Ich leide seit Jahren unter Migräne, bei mir ist der Auslöser Gestagen. Also leider die Pille, beziehungsweise wenn ein gewisser Pegel abfällt im Blut tritt bei mir die Migräne auf. Wenn ich die Pille nicht nehme bin ich Migräne frei, kann es sein das deine Mutter auch auf einen bestimmten Wirkstoff reagiert? Oder das es bei ihr auch mit der Regel zu tun hat? Das ist bei Frauen mit der Hauptgrund das eine Migräne auftritt.

Die Migräne kann sich auch an anderen Stellen des Kopfes bemerkbar machen. Es ist nicht immer die gleiche Stelle.

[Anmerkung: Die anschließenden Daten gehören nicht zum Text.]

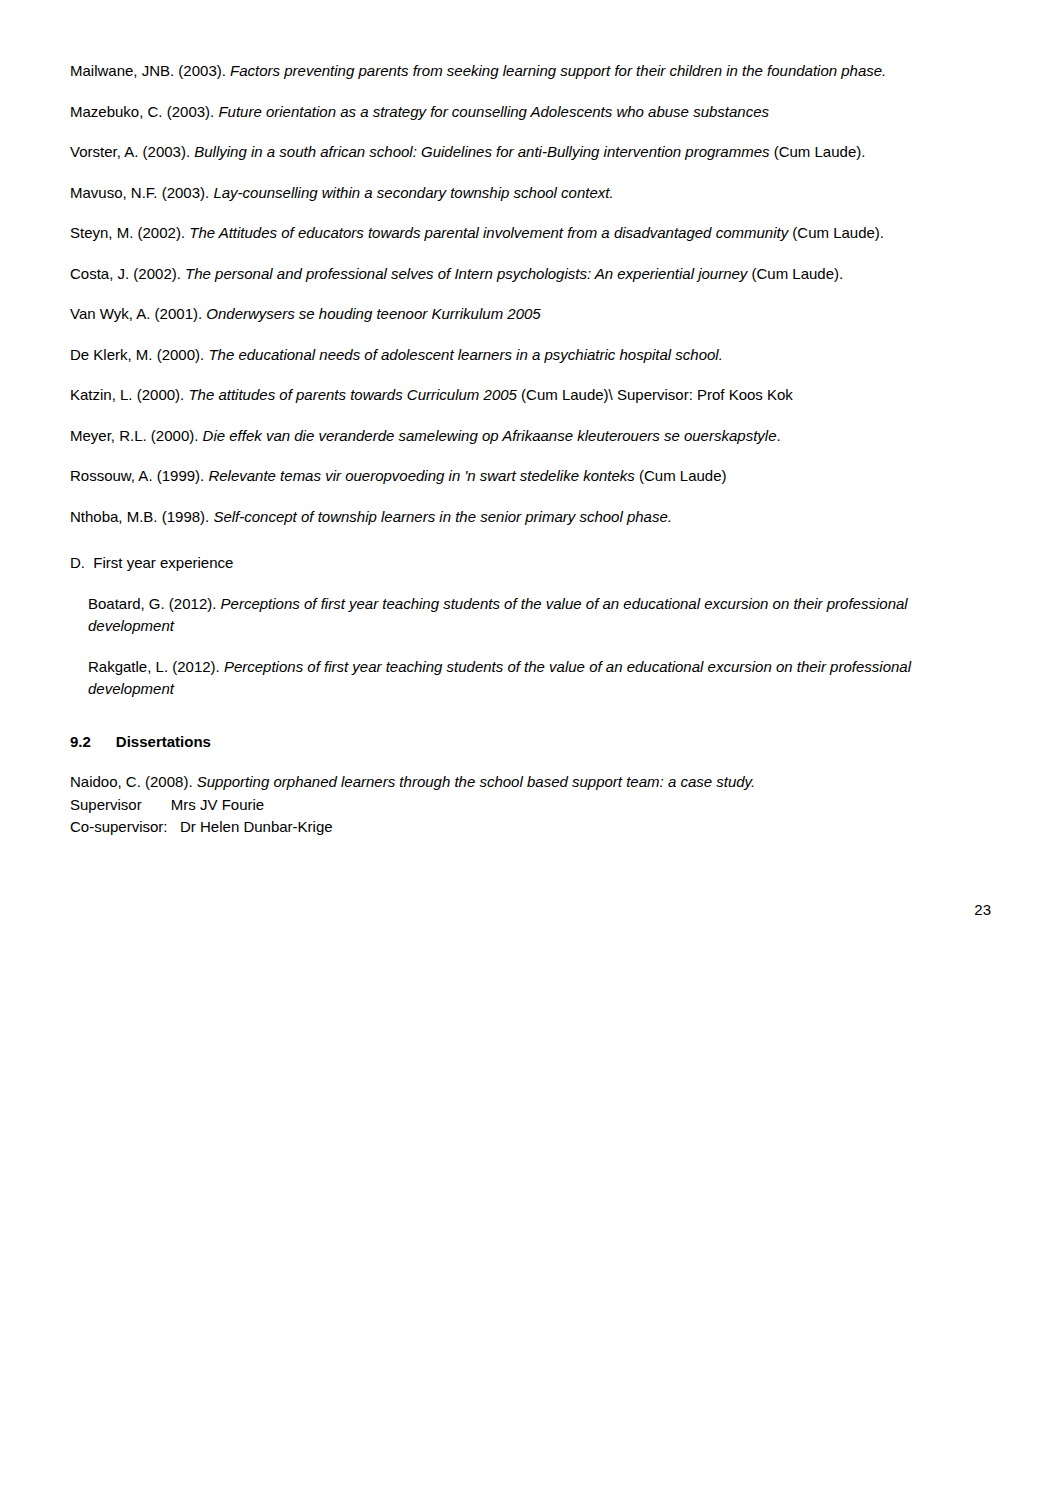Mailwane, JNB. (2003). Factors preventing parents from seeking learning support for their children in the foundation phase.
Mazebuko, C. (2003). Future orientation as a strategy for counselling Adolescents who abuse substances
Vorster, A. (2003). Bullying in a south african school: Guidelines for anti-Bullying intervention programmes (Cum Laude).
Mavuso, N.F. (2003). Lay-counselling within a secondary township school context.
Steyn, M. (2002). The Attitudes of educators towards parental involvement from a disadvantaged community (Cum Laude).
Costa, J. (2002). The personal and professional selves of Intern psychologists: An experiential journey (Cum Laude).
Van Wyk, A. (2001). Onderwysers se houding teenoor Kurrikulum 2005
De Klerk, M. (2000). The educational needs of adolescent learners in a psychiatric hospital school.
Katzin, L. (2000). The attitudes of parents towards Curriculum 2005 (Cum Laude)\ Supervisor: Prof Koos Kok
Meyer, R.L. (2000). Die effek van die veranderde samelewing op Afrikaanse kleuterouers se ouerskapstyle.
Rossouw, A. (1999). Relevante temas vir oueropvoeding in 'n swart stedelike konteks (Cum Laude)
Nthoba, M.B. (1998). Self-concept of township learners in the senior primary school phase.
D. First year experience
Boatard, G. (2012). Perceptions of first year teaching students of the value of an educational excursion on their professional development
Rakgatle, L. (2012). Perceptions of first year teaching students of the value of an educational excursion on their professional development
9.2 Dissertations
Naidoo, C. (2008). Supporting orphaned learners through the school based support team: a case study.
Supervisor Mrs JV Fourie Co-supervisor: Dr Helen Dunbar-Krige
23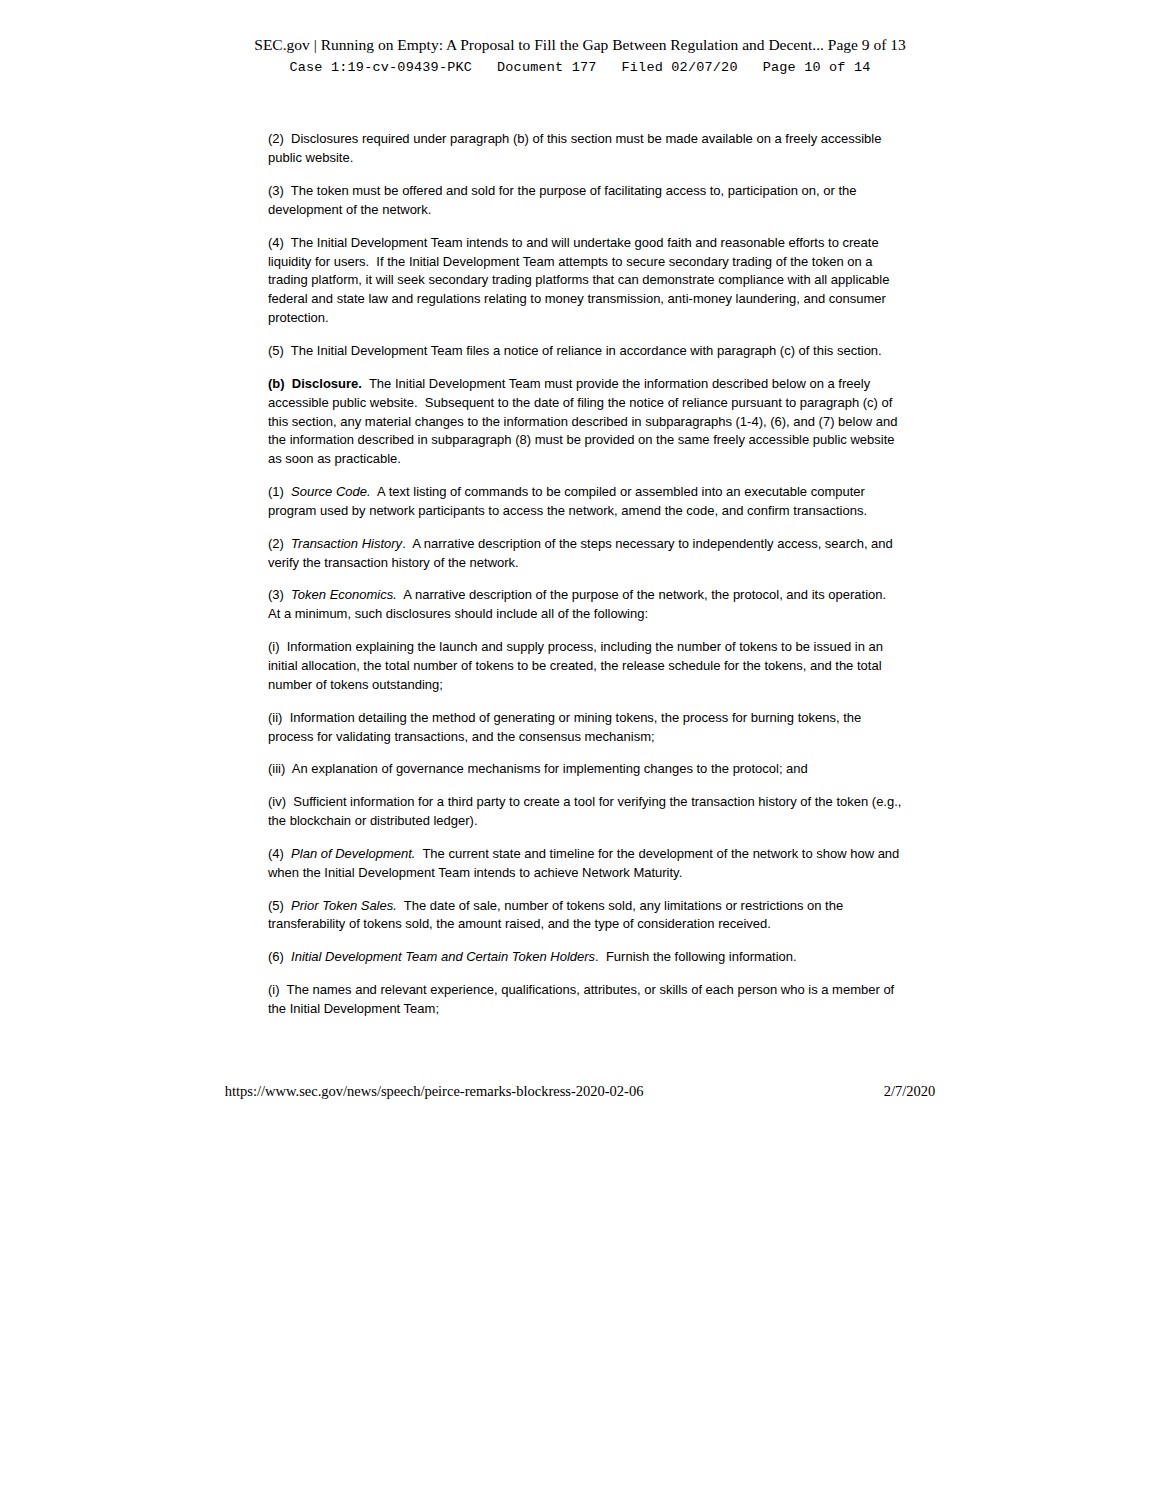SEC.gov | Running on Empty: A Proposal to Fill the Gap Between Regulation and Decent... Page 9 of 13
Case 1:19-cv-09439-PKC Document 177 Filed 02/07/20 Page 10 of 14
(2) Disclosures required under paragraph (b) of this section must be made available on a freely accessible public website.
(3) The token must be offered and sold for the purpose of facilitating access to, participation on, or the development of the network.
(4) The Initial Development Team intends to and will undertake good faith and reasonable efforts to create liquidity for users. If the Initial Development Team attempts to secure secondary trading of the token on a trading platform, it will seek secondary trading platforms that can demonstrate compliance with all applicable federal and state law and regulations relating to money transmission, anti-money laundering, and consumer protection.
(5) The Initial Development Team files a notice of reliance in accordance with paragraph (c) of this section.
(b) Disclosure. The Initial Development Team must provide the information described below on a freely accessible public website. Subsequent to the date of filing the notice of reliance pursuant to paragraph (c) of this section, any material changes to the information described in subparagraphs (1-4), (6), and (7) below and the information described in subparagraph (8) must be provided on the same freely accessible public website as soon as practicable.
(1) Source Code. A text listing of commands to be compiled or assembled into an executable computer program used by network participants to access the network, amend the code, and confirm transactions.
(2) Transaction History. A narrative description of the steps necessary to independently access, search, and verify the transaction history of the network.
(3) Token Economics. A narrative description of the purpose of the network, the protocol, and its operation. At a minimum, such disclosures should include all of the following:
(i) Information explaining the launch and supply process, including the number of tokens to be issued in an initial allocation, the total number of tokens to be created, the release schedule for the tokens, and the total number of tokens outstanding;
(ii) Information detailing the method of generating or mining tokens, the process for burning tokens, the process for validating transactions, and the consensus mechanism;
(iii) An explanation of governance mechanisms for implementing changes to the protocol; and
(iv) Sufficient information for a third party to create a tool for verifying the transaction history of the token (e.g., the blockchain or distributed ledger).
(4) Plan of Development. The current state and timeline for the development of the network to show how and when the Initial Development Team intends to achieve Network Maturity.
(5) Prior Token Sales. The date of sale, number of tokens sold, any limitations or restrictions on the transferability of tokens sold, the amount raised, and the type of consideration received.
(6) Initial Development Team and Certain Token Holders. Furnish the following information.
(i) The names and relevant experience, qualifications, attributes, or skills of each person who is a member of the Initial Development Team;
https://www.sec.gov/news/speech/peirce-remarks-blockress-2020-02-06 2/7/2020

Deine Mutter sollte sich eine zweite Meinung einholen, bevor sie zu stark Dosierte Tabletten nimmt. Bei einer Migräne fängt man nicht immer direkt mit einer Hammer Dosis an, das müssen die betroffenen für sich selber in einer längeren Phase herausfinden wie viel Wirkstoff genommen werden muss. Sie wird auch ein Migränetagebuch führen müssen, daran kann erkannt werden unter welchen Lebensumständen der Scherz auftritt. Ich wünsche deiner Mutter alles gute und das sie lange ohne Schub bleibt.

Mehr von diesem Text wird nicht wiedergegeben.